The deficits in praxis function in ADD have been well documented in previous studies [21–24]. Our gesture imitation test is a test for imitation of meaningless gesture, which is considered a form of praxis and also evaluates visuospatial and visuomotor ability based on copying hand positions [17]. The model of limb praxis suggested by Rothi et al. [25] included both an indirect (lexical) and a direct (non-lexical) route to action production. The revised version of Rothi et al.’s model [26] further described five types of apraxia: (1) deficit of action input lexicon labeled “pantomime agnosia” or difficulty in discriminating and comprehending observed gestures; (2) impairment within the action semantic system called “conceptual apraxia”, manifesting as impaired execution on command coupled with problems in attributing meaning to gestures; (3) deficit of the action output lexicon; (4) deficit of the visuomotor conversion mechanism, referring to isolated impairment of imitation for meaningless gestures; (5) deficit of gestural buffer which produces impairment in all execution tasks. The imitation of meaningful and meaningless gestures is processed in different ways. The meaningful actions access conceptual knowledge (action semantic system) and stored movement representations (engrams), whereas the meaningless gestures function through another route and bypass both action semantics and engrams [27]. The results of early gesture imitation studies in ADD remain controversial. Crutch et al. [19, 28] and Rousseaux et al. [7] recently reported greater impairment in meaningless as opposed to meaningful gestures. The imitation tasks were overall quite dependent on visuospatial processing and were thus best predicted either by the Judgment of Line Orientation or the Visual Reproduction task [29]. Our results also demonstrated the capacity of meaningless imitation to detect ADD, and the correlation with visuospatial tests. Individuals with early ADD who failed the Reverse Fox test had lower rCBF in the bilateral temporoparietal and medial parietal regions (including the precuneus and posterior cingulate cortex) than those who passed it, which supports the relationship between parietal hypoperfusion and meaningless imitation [17].
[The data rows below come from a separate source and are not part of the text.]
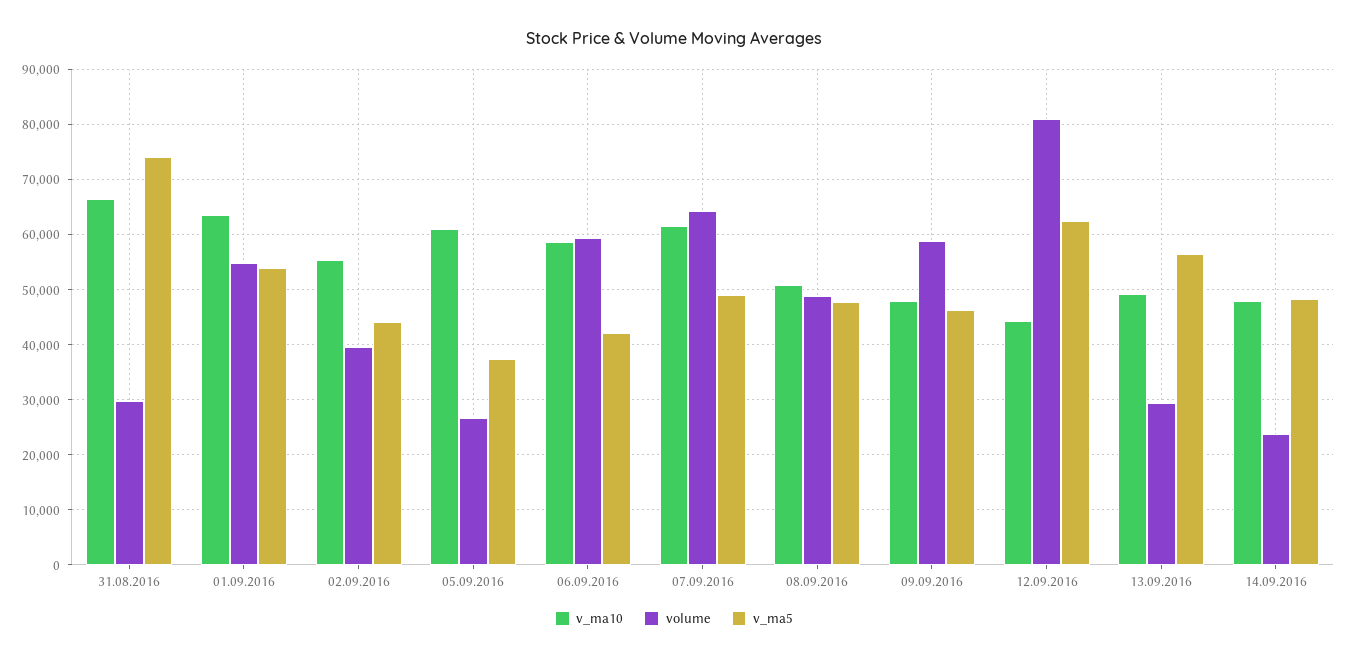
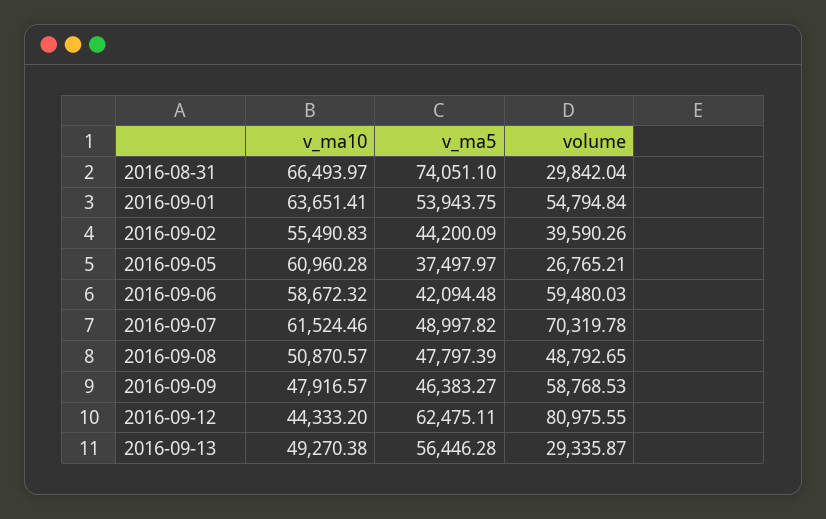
  {
    "v_ma10": {
      "31.08.2016": 66493.97,
      "01.09.2016": 63651.41,
      "02.09.2016": 55490.83,
      "05.09.2016": 60960.28,
      "06.09.2016": 58672.32,
      "07.09.2016": 61524.46,
      "08.09.2016": 50870.57,
      "09.09.2016": 47916.57,
      "12.09.2016": 44333.2,
-     "13.09.2016": 49270.38,
+     "13.09.2016": 49270.38
-     "14.09.2016": 48000
    },
    "volume": {
      "31.08.2016": 29842.04,
      "01.09.2016": 54794.84,
      "02.09.2016": 39590.26,
      "05.09.2016": 26765.21,
      "06.09.2016": 59480.03,
-     "07.09.2016": 64000,
+     "07.09.2016": 70319.78,
      "08.09.2016": 48792.65,
      "09.09.2016": 58768.53,
      "12.09.2016": 80975.55,
-     "13.09.2016": 29335.87,
+     "13.09.2016": 29335.87
-     "14.09.2016": 24000
    },
    "v_ma5": {
      "31.08.2016": 74051.1,
      "01.09.2016": 53943.75,
      "02.09.2016": 44200.09,
      "05.09.2016": 37497.97,
      "06.09.2016": 42094.48,
      "07.09.2016": 48997.82,
      "08.09.2016": 47797.39,
      "09.09.2016": 46383.27,
      "12.09.2016": 62475.11,
-     "13.09.2016": 56446.28,
+     "13.09.2016": 56446.28
-     "14.09.2016": 48000
    }
  }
The present study has some limitations. First, the participants were selected from our memory clinics, not from the community, which may lead to bias. Second, the selected normal controls had cognitive preservation with a CDR of 0, which may not necessarily be representative of health.
In conclusion, the cognitive abnormalities detected by the gesture imitation test correlated closely with general cognitive dysfunctions in ADD, most notably the visuospatial function. Thus, the gesture imitation test is an easy, rapid tool for detecting ADD, and is suitable for the patients suspected of mild ADD and aMCI in outpatient clinics. The test should be performed in a larger population to further determine its usefulness.